Ullman's broad range of retailing experience began in 1982 at Federated Department Stores' former Sanger Harris division, where he rose to executive vice president. He later became managing director of Wharf Holdings in Hong Kong and became executive vice president of R. H. Macy in 1988. He was promoted to CEO in 1992 several months after the company filed for bankruptcy protection.
When Federated, then headed by Questrom, staged an unsolicited bid for Macy's, then under Ullman's direction, Macy's became part of Federated in 1994. Ullman left to become chairman and CEO of the DFS Group of duty free shops around the world. In the mid-'90s, LVMH Moet Hennessy Louis Vuitton bought DFS Group and Ullman rose through that corporation's ranks to become second in command to chairman Bernard Arnault.
In a conference call last week, Questrom said, “This could not be a better decision. The key is his previous experience and his CEO experience.”

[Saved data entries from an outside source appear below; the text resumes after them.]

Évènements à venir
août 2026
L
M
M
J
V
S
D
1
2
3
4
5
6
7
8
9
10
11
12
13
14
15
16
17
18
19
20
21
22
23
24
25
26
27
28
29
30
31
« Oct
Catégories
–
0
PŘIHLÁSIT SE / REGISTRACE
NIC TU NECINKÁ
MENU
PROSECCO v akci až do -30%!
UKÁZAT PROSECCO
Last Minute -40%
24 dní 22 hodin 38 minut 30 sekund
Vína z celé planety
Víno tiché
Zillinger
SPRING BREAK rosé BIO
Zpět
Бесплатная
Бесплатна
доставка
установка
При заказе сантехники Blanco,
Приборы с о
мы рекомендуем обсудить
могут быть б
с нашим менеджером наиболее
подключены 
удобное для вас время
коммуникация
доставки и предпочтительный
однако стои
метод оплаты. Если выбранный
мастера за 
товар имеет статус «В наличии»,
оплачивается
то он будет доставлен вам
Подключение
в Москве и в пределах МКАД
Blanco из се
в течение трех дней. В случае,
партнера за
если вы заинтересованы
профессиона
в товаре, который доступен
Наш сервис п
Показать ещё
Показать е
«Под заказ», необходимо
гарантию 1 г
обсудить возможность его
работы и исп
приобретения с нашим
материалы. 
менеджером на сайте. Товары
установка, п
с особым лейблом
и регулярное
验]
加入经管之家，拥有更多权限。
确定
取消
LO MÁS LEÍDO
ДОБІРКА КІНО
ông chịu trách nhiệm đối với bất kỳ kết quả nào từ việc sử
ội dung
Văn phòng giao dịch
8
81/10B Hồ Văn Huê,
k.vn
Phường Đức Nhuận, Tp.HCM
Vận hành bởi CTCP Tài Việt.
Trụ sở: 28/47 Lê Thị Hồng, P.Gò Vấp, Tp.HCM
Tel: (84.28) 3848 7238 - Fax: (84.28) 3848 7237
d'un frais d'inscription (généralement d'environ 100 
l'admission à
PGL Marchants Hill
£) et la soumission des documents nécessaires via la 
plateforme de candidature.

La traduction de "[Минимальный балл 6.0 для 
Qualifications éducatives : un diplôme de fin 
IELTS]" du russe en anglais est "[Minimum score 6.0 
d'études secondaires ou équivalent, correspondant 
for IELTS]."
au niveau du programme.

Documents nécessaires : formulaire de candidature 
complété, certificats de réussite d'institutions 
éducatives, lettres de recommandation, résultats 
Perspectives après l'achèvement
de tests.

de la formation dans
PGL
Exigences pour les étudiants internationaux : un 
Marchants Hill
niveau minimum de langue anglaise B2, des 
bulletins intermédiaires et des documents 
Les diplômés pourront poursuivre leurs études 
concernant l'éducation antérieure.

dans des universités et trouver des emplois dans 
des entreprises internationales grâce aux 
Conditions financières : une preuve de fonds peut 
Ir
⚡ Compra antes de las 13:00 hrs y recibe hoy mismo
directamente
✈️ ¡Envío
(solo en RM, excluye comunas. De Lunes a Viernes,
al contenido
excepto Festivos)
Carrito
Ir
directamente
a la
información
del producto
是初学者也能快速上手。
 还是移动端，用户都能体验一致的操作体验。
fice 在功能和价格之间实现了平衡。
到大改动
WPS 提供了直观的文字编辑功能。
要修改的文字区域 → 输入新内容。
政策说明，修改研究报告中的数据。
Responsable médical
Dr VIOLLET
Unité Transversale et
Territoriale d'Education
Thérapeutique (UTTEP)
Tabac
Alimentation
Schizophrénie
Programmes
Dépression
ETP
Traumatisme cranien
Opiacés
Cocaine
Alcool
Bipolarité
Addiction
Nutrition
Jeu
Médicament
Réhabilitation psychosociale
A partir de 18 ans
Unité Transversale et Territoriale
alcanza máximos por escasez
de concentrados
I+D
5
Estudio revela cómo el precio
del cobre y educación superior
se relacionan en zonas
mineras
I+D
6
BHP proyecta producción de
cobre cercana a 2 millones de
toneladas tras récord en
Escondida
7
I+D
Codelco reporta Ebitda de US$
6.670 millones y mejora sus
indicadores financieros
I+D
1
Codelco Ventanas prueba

At the same time, Questrom said, “I am disappointed that Vanessa Castagna did not get the job. I can't comment on her plans.” Castagna is second in command at Penney, serving as chairman and CEO of Penney stores, catalog and Internet.
Commenting on Penney's progress, Questrom said the company would hit its $1 billion target for Internet sales sooner than planned. He also said the off-the-mall store concept “is a better deal than we thought it was. It's a whole new opportunity for 100 to 200 stores” — a figure substantially higher than the 75 to 100 originally projected.
Ullman stressed the importance of continuing to have Penney offer “fashion at a price, and quality is very important,” brushing aside thoughts that with his background in luxury merchandise he would take the company upscale. For Penney, he said, “It is a combination of brand and sales promotion. But the content and product must be right.”
Branding will continue to play a key role at Penney, Questrom said, “and we've begun branding the Penney name, as well as designers to develop brands that differentiate us.” In home, he pointed to Chris Madden and Colin Cowie as “establishing an identity that make people come to Penney.”